* [Task directions] Scan the entries that follow and copy out every line containing "size".

* [Input records]
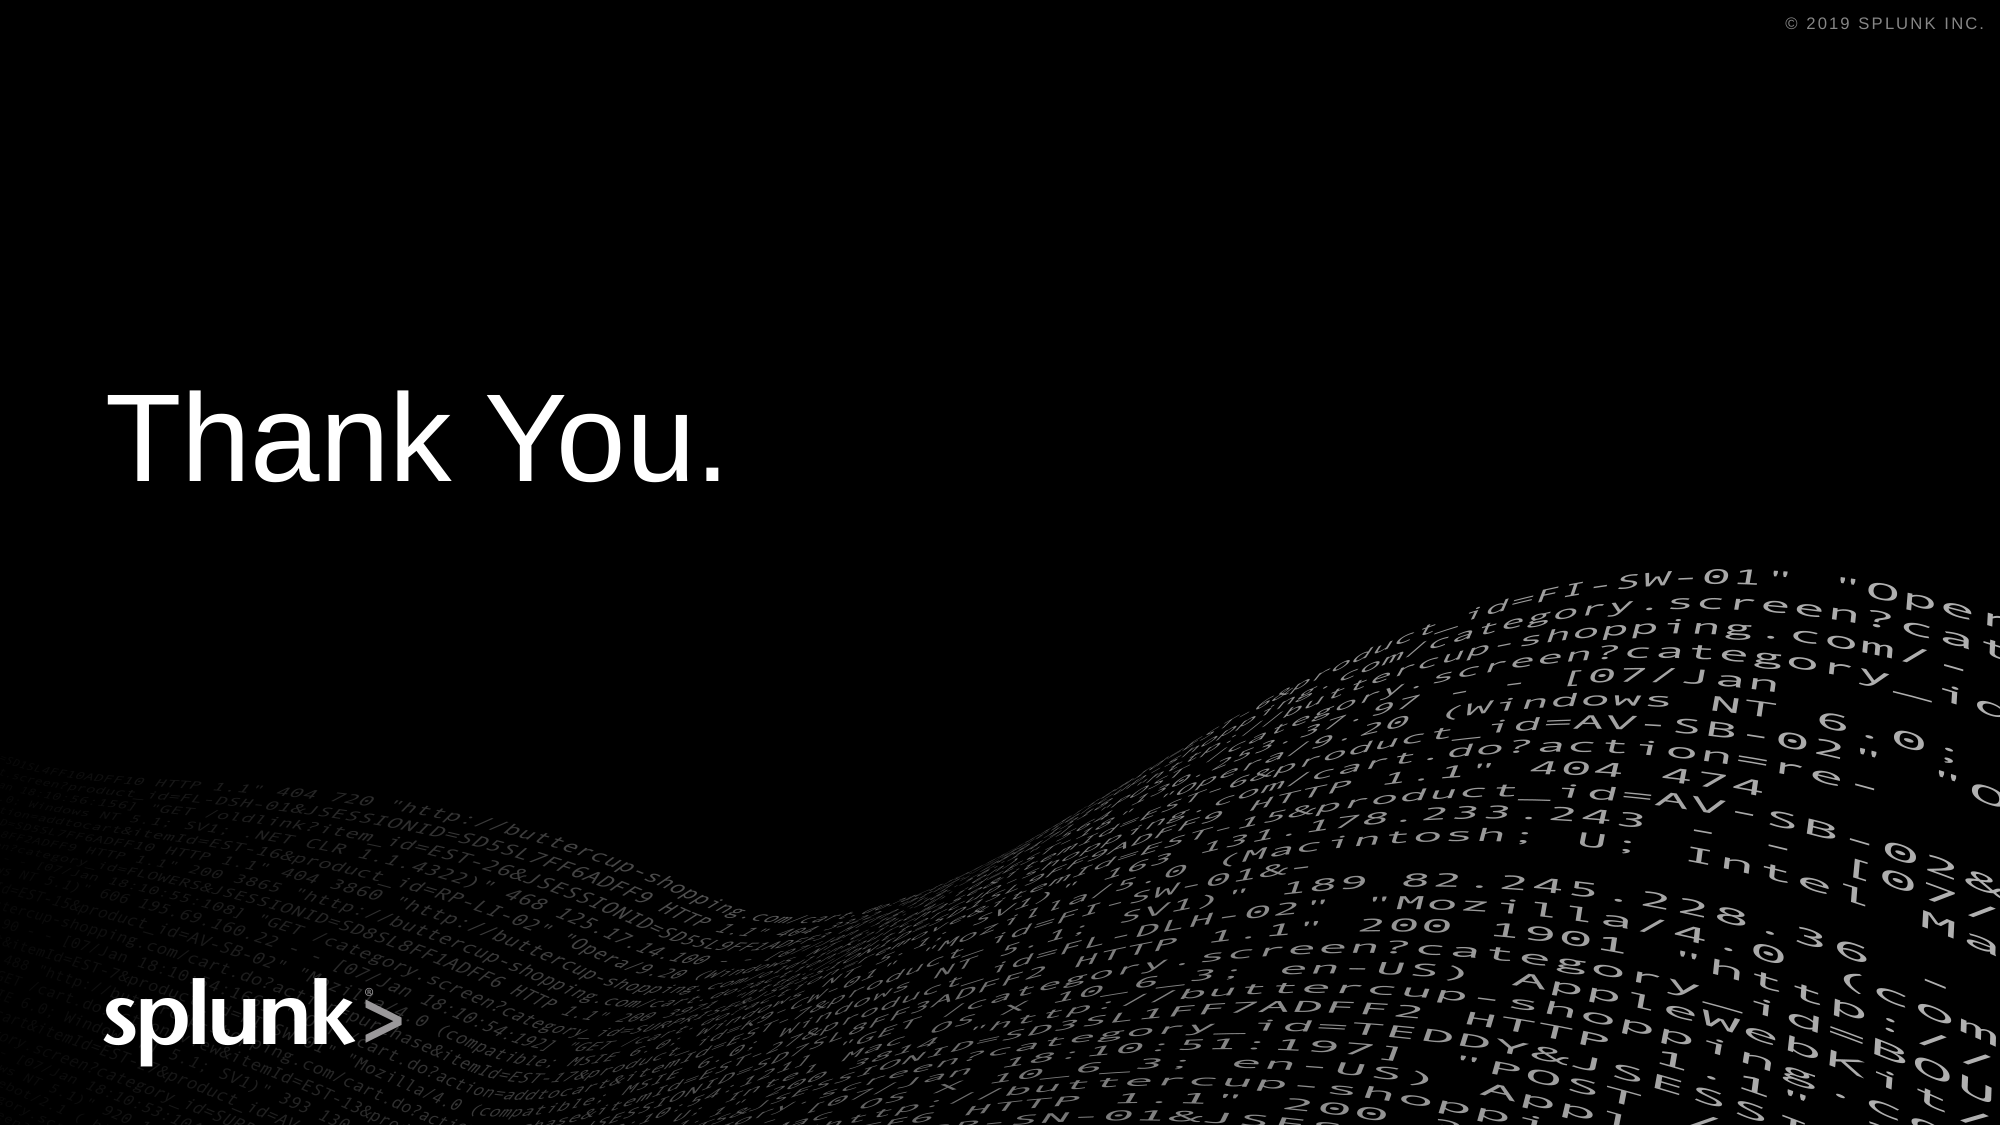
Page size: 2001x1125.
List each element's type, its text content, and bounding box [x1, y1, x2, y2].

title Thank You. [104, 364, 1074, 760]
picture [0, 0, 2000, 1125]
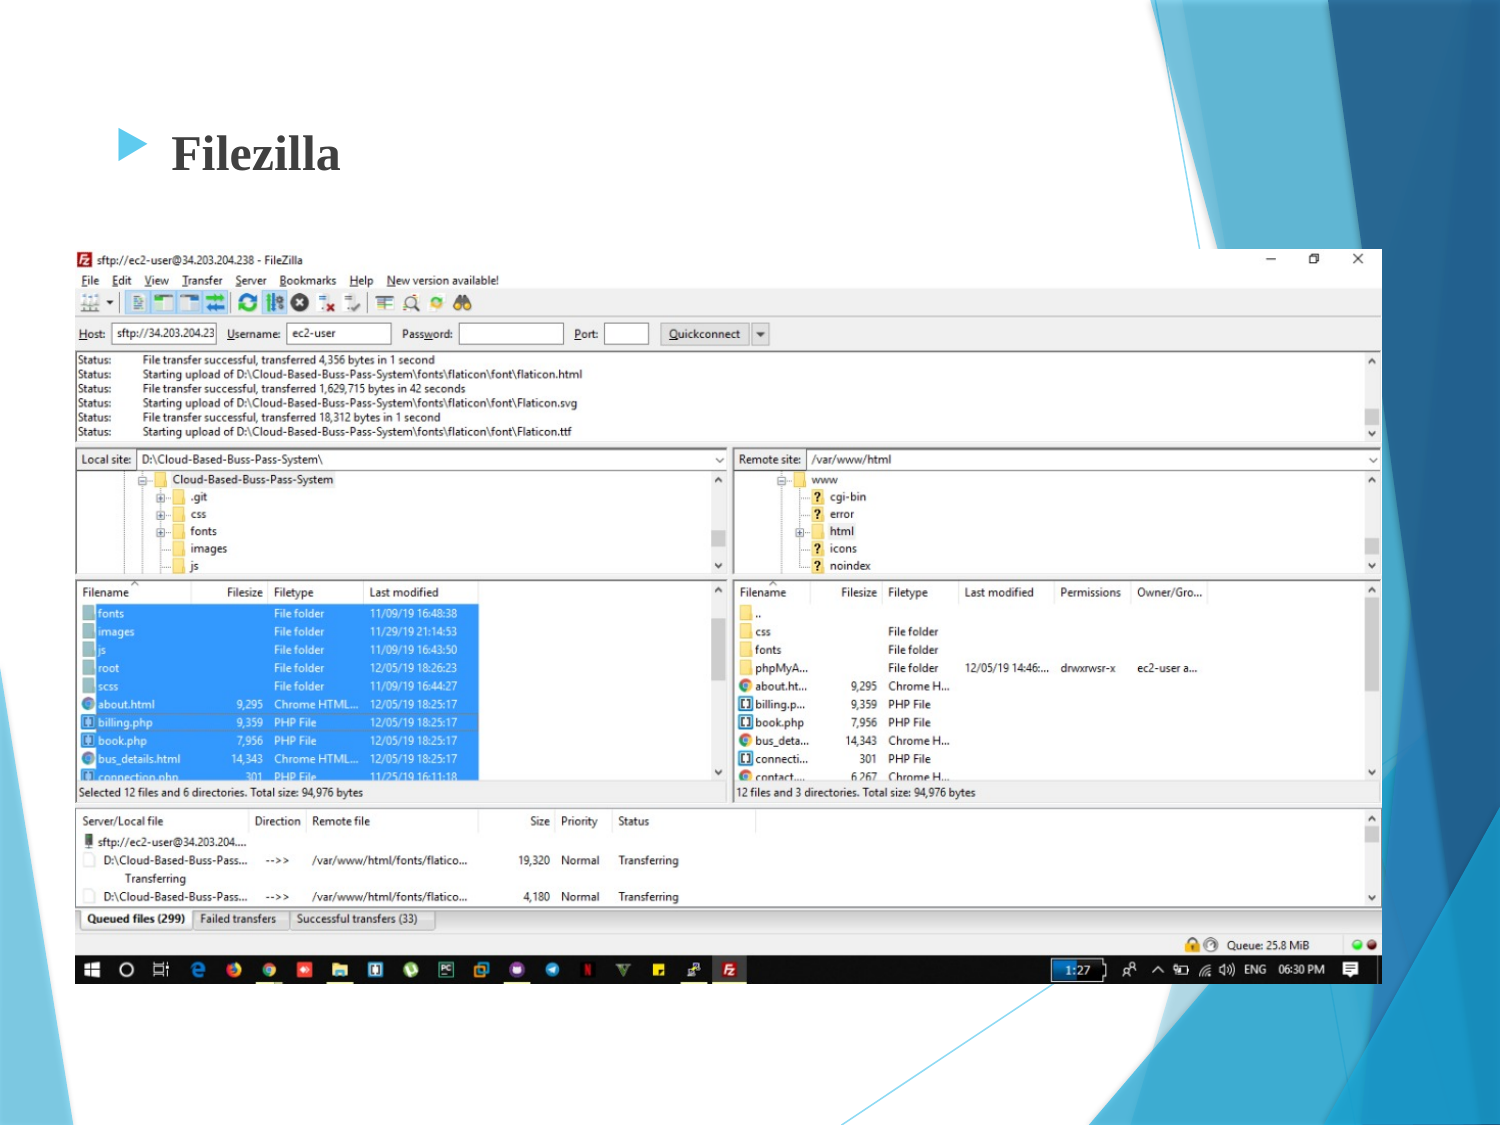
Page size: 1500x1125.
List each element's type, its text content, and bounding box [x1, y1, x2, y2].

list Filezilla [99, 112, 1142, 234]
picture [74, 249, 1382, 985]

* * *

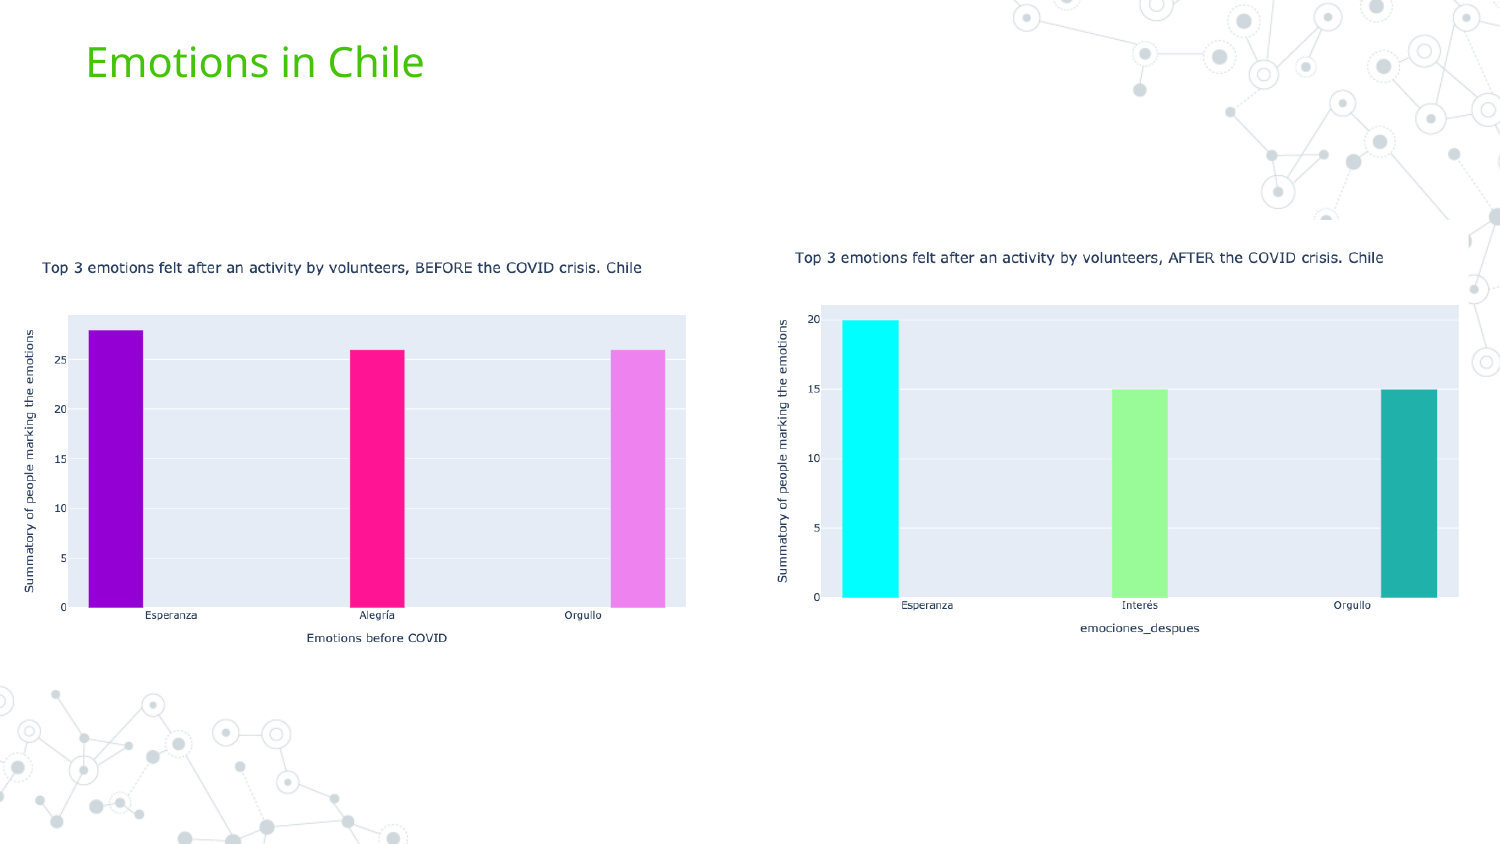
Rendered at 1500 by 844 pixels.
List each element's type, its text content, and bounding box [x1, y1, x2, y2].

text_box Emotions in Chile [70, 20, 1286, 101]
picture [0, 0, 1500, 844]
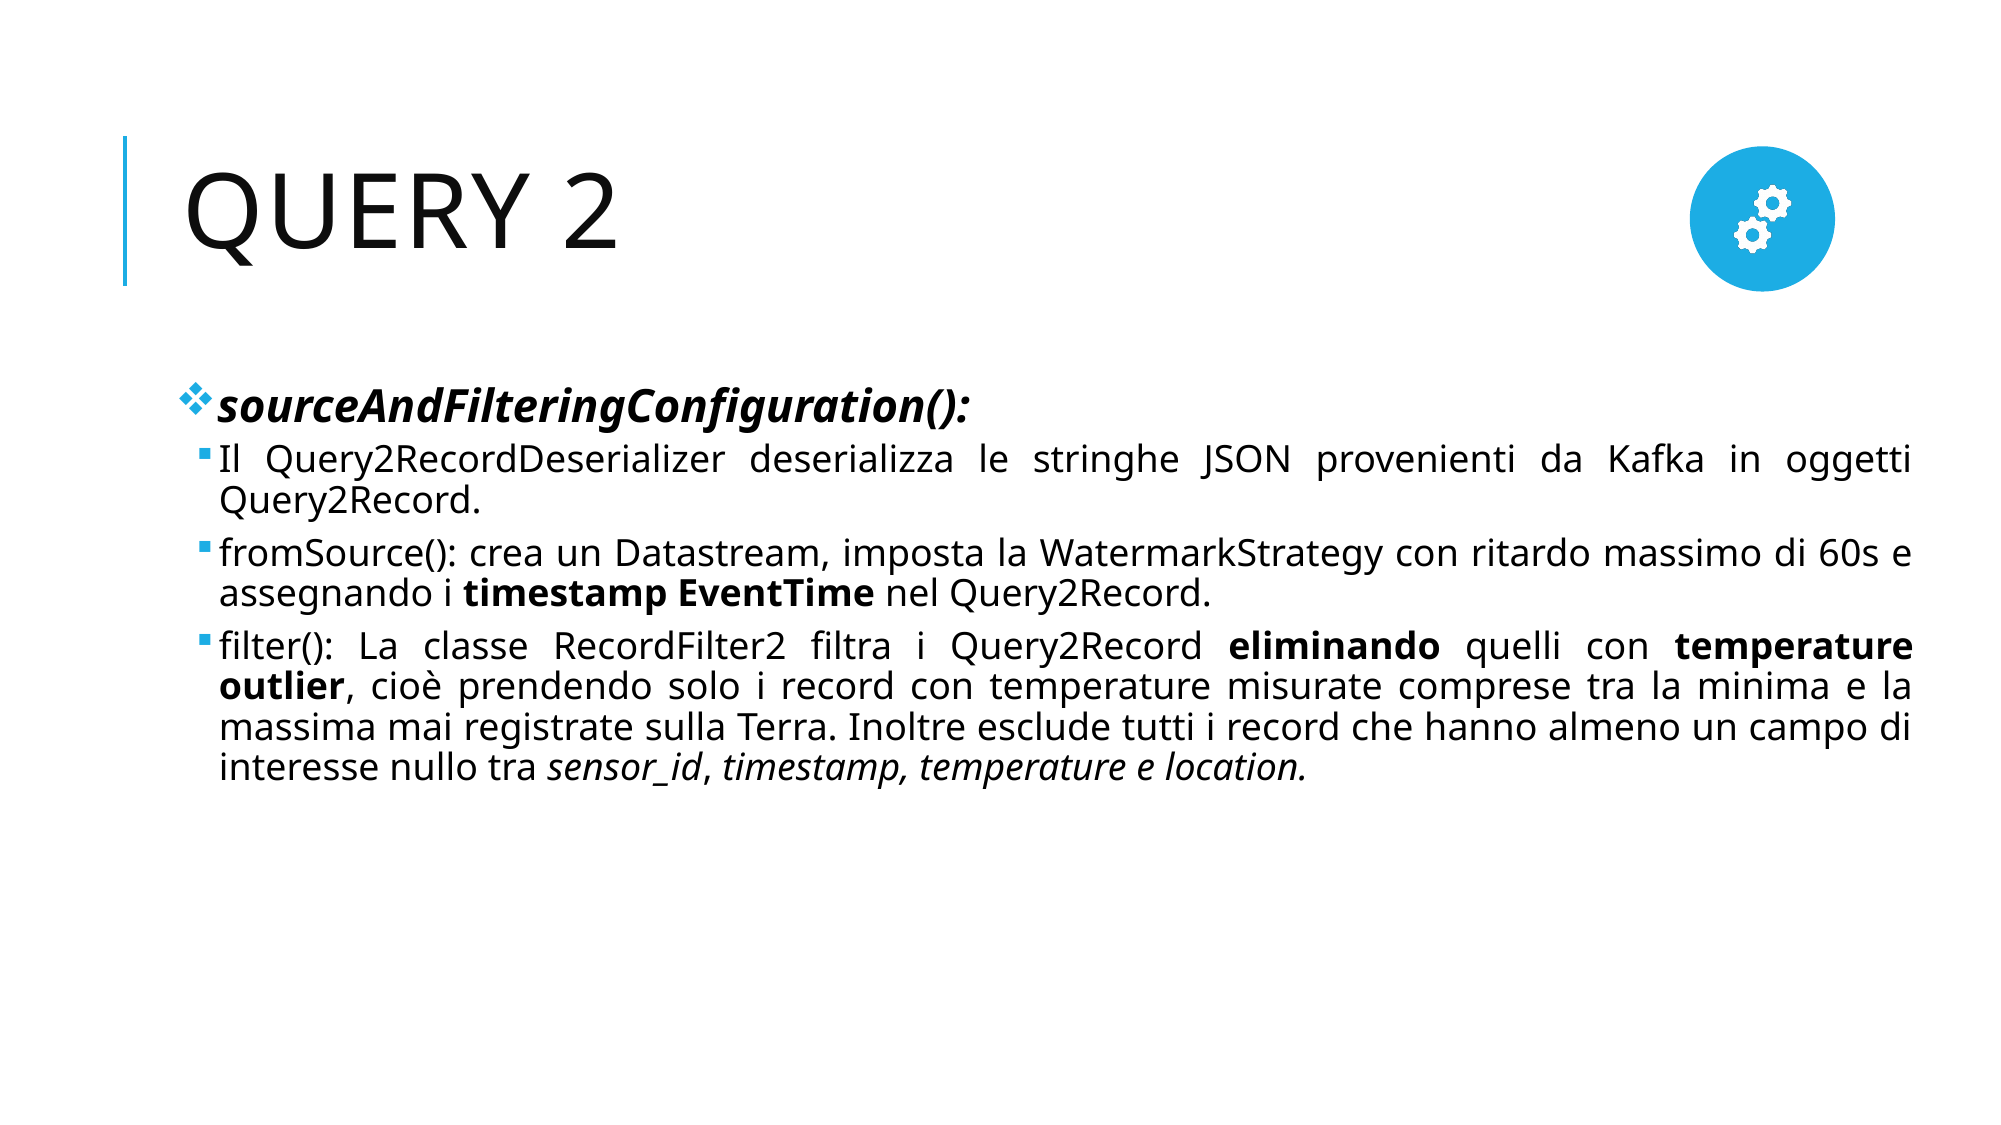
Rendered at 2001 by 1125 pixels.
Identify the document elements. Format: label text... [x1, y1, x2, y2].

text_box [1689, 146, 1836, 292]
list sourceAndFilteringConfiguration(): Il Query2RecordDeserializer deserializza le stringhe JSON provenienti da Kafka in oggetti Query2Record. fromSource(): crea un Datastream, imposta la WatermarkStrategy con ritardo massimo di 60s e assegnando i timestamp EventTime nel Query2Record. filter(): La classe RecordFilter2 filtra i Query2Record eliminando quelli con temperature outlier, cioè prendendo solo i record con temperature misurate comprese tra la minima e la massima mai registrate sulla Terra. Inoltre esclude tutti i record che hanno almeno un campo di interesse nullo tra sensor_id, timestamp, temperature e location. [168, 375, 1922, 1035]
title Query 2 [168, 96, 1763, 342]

* [Result of this exercise]
Page size: 2001x1125.
Page size: 1500x1125.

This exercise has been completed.